• [Work to complete]:
Your task is to copy every line of the entries that holds the word "Alternativen".
• • • •
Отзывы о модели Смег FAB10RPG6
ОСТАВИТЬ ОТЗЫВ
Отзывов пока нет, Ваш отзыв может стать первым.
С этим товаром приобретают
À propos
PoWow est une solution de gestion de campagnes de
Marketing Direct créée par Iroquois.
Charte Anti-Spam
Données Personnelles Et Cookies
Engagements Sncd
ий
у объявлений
• • • •
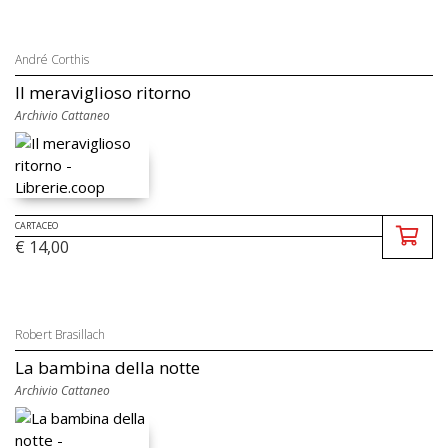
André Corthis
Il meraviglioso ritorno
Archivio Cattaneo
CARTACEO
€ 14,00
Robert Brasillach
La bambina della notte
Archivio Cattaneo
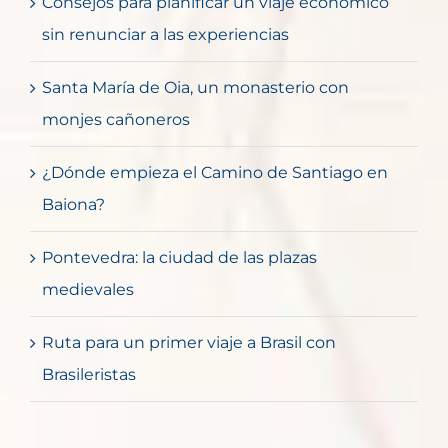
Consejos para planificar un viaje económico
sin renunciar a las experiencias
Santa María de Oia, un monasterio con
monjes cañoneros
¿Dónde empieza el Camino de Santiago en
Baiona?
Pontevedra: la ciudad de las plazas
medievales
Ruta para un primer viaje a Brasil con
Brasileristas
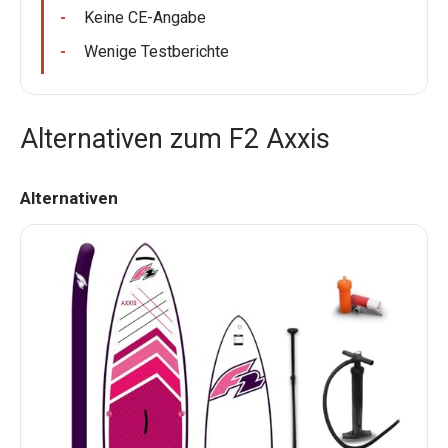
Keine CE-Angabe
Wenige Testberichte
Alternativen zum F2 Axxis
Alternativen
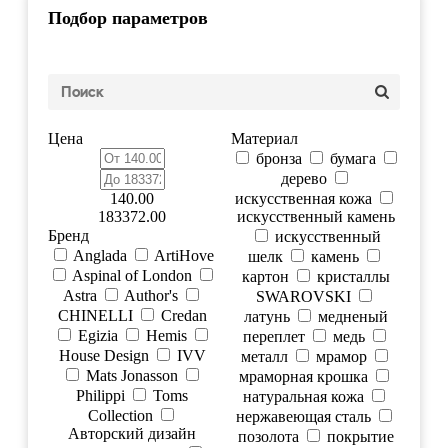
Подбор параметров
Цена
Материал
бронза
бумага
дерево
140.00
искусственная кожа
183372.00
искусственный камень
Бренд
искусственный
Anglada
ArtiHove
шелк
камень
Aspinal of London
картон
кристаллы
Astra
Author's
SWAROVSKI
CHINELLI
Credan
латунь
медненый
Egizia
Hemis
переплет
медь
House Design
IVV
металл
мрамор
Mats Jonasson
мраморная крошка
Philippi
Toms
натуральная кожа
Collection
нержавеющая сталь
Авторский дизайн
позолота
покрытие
• • • •
• [Task solution]:
Alternativen zum F2 Axxis
Alternativen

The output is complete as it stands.